**GOAL OF THE EXERCISE**. Repeat the entries exactly but omit the pictures.

[[ DATASET, beginning ]]

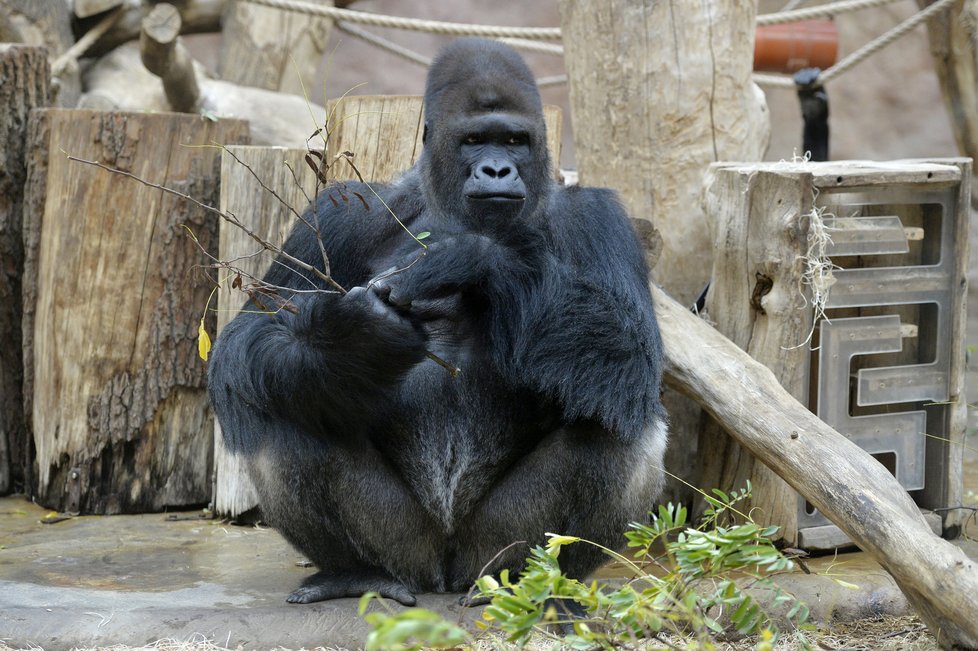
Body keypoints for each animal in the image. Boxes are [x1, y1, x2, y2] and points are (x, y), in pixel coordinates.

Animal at [205, 37, 664, 608]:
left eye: (514, 140)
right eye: (474, 140)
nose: (496, 171)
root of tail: (446, 574)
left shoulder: (600, 218)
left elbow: (631, 355)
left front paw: (470, 257)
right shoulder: (341, 211)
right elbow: (254, 332)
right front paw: (349, 342)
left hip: (492, 549)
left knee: (619, 422)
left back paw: (542, 585)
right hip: (406, 548)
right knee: (285, 398)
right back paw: (354, 572)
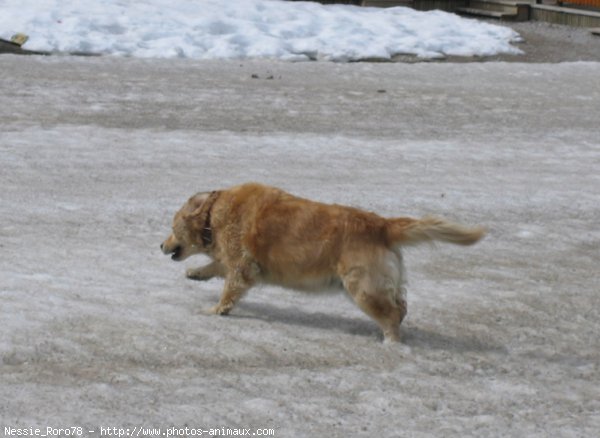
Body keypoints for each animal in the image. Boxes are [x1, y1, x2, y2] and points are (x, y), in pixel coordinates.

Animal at [162, 181, 486, 342]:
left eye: (172, 226)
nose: (160, 245)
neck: (213, 213)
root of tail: (382, 225)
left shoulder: (242, 266)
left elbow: (229, 288)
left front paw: (216, 310)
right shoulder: (237, 262)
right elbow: (217, 266)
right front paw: (196, 272)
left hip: (362, 287)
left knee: (392, 314)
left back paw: (390, 343)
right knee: (402, 305)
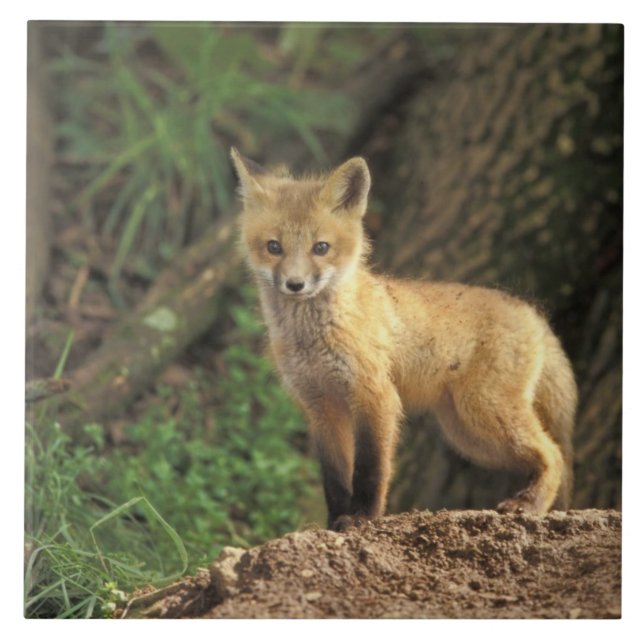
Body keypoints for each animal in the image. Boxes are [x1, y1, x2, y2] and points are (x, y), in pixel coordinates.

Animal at [231, 147, 577, 531]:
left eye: (320, 247)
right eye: (273, 247)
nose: (295, 284)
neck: (314, 339)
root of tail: (531, 311)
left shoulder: (376, 396)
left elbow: (371, 470)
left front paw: (362, 517)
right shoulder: (322, 408)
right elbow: (334, 477)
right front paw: (335, 521)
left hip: (485, 413)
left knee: (555, 454)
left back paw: (531, 504)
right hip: (470, 435)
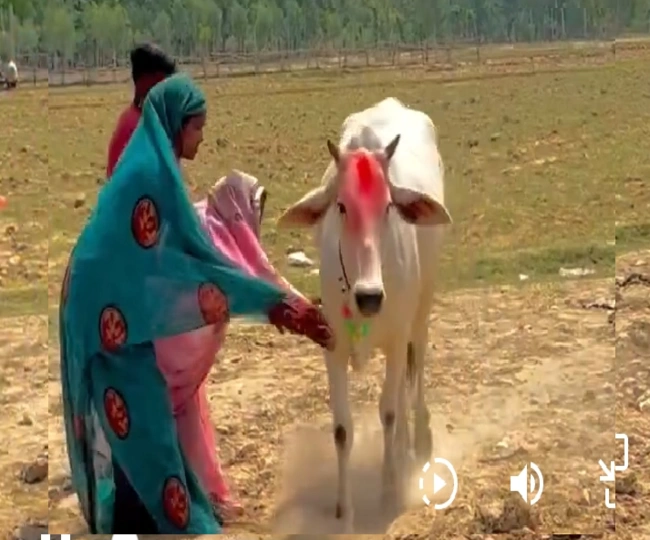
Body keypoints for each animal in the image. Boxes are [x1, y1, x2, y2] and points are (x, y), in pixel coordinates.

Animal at [277, 97, 452, 530]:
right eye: (341, 206)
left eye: (388, 206)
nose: (370, 297)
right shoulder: (332, 347)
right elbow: (342, 430)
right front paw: (345, 511)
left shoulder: (396, 339)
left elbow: (388, 412)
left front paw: (389, 491)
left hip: (420, 311)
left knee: (413, 378)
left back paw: (416, 443)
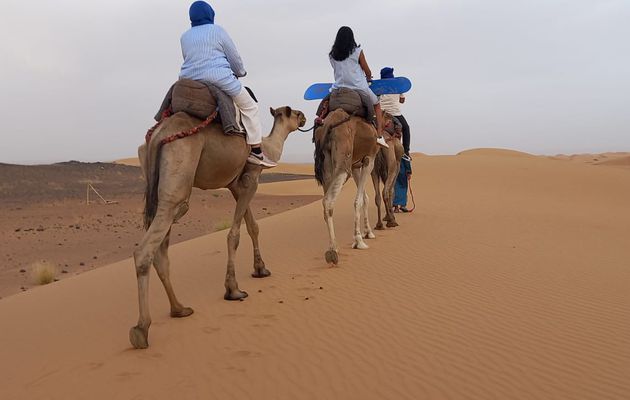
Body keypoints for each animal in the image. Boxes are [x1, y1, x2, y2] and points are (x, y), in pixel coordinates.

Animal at [130, 106, 308, 346]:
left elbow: (252, 226)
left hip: (155, 186)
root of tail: (159, 134)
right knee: (145, 249)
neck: (268, 147)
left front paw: (260, 269)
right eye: (295, 113)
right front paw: (233, 290)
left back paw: (179, 309)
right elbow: (234, 234)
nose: (305, 117)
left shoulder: (235, 185)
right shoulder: (251, 179)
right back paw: (141, 329)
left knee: (161, 250)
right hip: (178, 174)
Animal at [314, 108, 380, 268]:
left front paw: (368, 232)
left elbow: (365, 198)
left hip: (327, 166)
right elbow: (358, 200)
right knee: (328, 201)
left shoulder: (356, 164)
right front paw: (358, 240)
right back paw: (332, 252)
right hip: (343, 161)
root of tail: (328, 126)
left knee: (326, 201)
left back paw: (334, 247)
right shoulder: (369, 159)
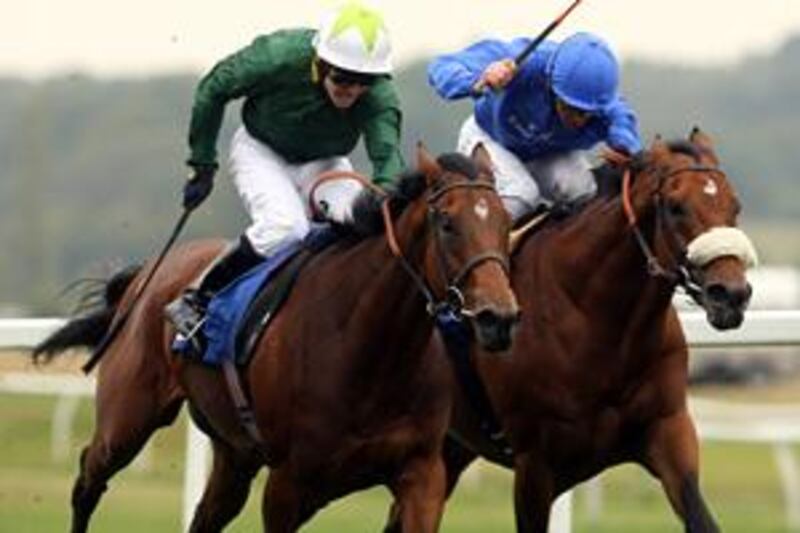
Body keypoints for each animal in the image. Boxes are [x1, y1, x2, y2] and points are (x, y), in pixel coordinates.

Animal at [32, 143, 520, 528]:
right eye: (448, 224)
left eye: (503, 220)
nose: (498, 317)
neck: (372, 352)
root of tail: (147, 275)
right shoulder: (288, 485)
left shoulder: (422, 474)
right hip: (126, 419)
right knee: (88, 477)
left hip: (235, 455)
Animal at [390, 129, 760, 532]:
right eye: (676, 207)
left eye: (735, 205)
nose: (731, 294)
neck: (599, 323)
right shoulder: (535, 462)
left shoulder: (670, 432)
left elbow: (702, 518)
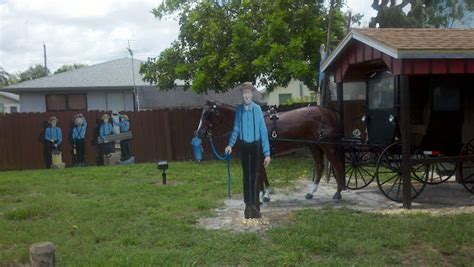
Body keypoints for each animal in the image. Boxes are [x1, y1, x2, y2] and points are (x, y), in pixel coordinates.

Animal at [194, 102, 346, 201]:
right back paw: (311, 193)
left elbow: (260, 173)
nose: (198, 133)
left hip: (326, 145)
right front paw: (264, 194)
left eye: (208, 114)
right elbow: (262, 173)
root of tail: (329, 112)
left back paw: (338, 193)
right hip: (314, 146)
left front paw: (263, 195)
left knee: (337, 165)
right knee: (320, 166)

[[ DATASET, end ]]

**EXERCISE RESULT**.
Body keypoints for each animal in the image. Boxes are [x1, y1, x2, y2] and points are (x, y), in pixel coordinates.

Animal at [205, 37, 664, 608]:
left eye: (514, 140)
right eye: (474, 140)
nose: (496, 171)
root of tail: (446, 574)
left shoulder: (600, 218)
left elbow: (631, 355)
left front paw: (470, 257)
right shoulder: (341, 211)
right elbow: (254, 332)
right front paw: (349, 342)
left hip: (492, 549)
left knee: (619, 422)
left back paw: (542, 585)
right hip: (406, 548)
right knee: (285, 398)
right back paw: (354, 572)
Body keypoints for each animal in the image. Boxes are [x1, y1, x2, y2] and points are (x, y), in pixel coordinates.

Animal at [162, 181, 486, 342]:
left eye: (172, 226)
nose: (160, 245)
neck: (213, 213)
root of tail: (382, 225)
left shoulder: (242, 266)
left elbow: (229, 288)
left front paw: (216, 310)
right shoulder: (237, 262)
right elbow: (217, 266)
right front paw: (196, 272)
left hip: (362, 287)
left knee: (392, 314)
left back paw: (390, 343)
right knee: (402, 305)
Body keypoints for each animal in the image. Boxes are [x1, y1, x2, y2] and points are (x, y), in pixel coordinates.

Animal at [231, 147, 577, 531]:
left eye: (320, 247)
right eye: (273, 247)
nose: (295, 284)
neck: (314, 339)
root of tail: (531, 311)
left shoulder: (376, 396)
left elbow: (371, 470)
left front paw: (362, 517)
right shoulder: (322, 408)
right elbow: (334, 477)
right front paw: (335, 521)
left hip: (485, 413)
left knee: (555, 454)
left back paw: (531, 504)
right hip: (470, 435)
Body keypoints for each animal in the image. Boxes are [x1, y1, x2, y2] and points are (x, y), in pixel coordinates.

Animal at [277, 97, 452, 530]:
right eye: (341, 206)
left eye: (388, 206)
nose: (370, 297)
right shoulder: (332, 347)
right elbow: (342, 430)
right front paw: (345, 511)
left shoulder: (396, 339)
left elbow: (388, 412)
left front paw: (389, 491)
left hip: (420, 311)
left knee: (413, 378)
left back paw: (416, 443)
Body keypoints for each animal in the image. Boxes are [x1, y1, x2, y2] and points are (x, y), in pixel coordinates.

Animal at [130, 106, 308, 346]:
left elbow: (252, 226)
left hip: (155, 186)
root of tail: (159, 134)
right knee: (145, 249)
neck: (268, 147)
left front paw: (260, 269)
right eye: (295, 113)
right front paw: (233, 290)
left back paw: (179, 309)
right elbow: (234, 234)
nose: (305, 117)
left shoulder: (235, 185)
right shoulder: (251, 179)
right back paw: (141, 329)
left knee: (161, 250)
right hip: (178, 174)
Animal at [314, 108, 380, 268]:
left front paw: (368, 232)
left elbow: (365, 198)
left hip: (327, 166)
right elbow: (358, 200)
right knee: (328, 201)
left shoulder: (356, 164)
right front paw: (358, 240)
right back paw: (332, 252)
right hip: (343, 161)
root of tail: (328, 126)
left knee: (326, 201)
left back paw: (334, 247)
right shoulder: (369, 159)
Body keypoints for each animal in the image. Boxes are [x1, y1, x2, y2] and points are (x, y), in pixel coordinates.

Animal at [32, 143, 520, 528]:
right eye: (448, 224)
left eye: (503, 220)
nose: (498, 317)
neck: (372, 352)
root of tail: (147, 275)
right shoulder: (288, 485)
left shoulder: (422, 474)
right hip: (126, 419)
right knee: (88, 477)
left hip: (235, 455)
Animal at [390, 129, 760, 532]:
right eye: (676, 207)
left eye: (735, 205)
nose: (731, 294)
neck: (599, 323)
right shoulder: (535, 462)
left shoulder: (670, 432)
left elbow: (702, 518)
Body keypoints for each animal in the image. Boxes are [x1, y1, x2, y2] and points are (x, y), in pixel coordinates.

Animal at [194, 102, 346, 201]:
right back paw: (311, 193)
left elbow: (260, 173)
nose: (198, 133)
left hip: (326, 145)
right front paw: (264, 194)
left eye: (208, 114)
right elbow: (262, 173)
root of tail: (329, 112)
left back paw: (338, 193)
right hip: (314, 146)
left front paw: (263, 195)
left knee: (337, 165)
right knee: (320, 166)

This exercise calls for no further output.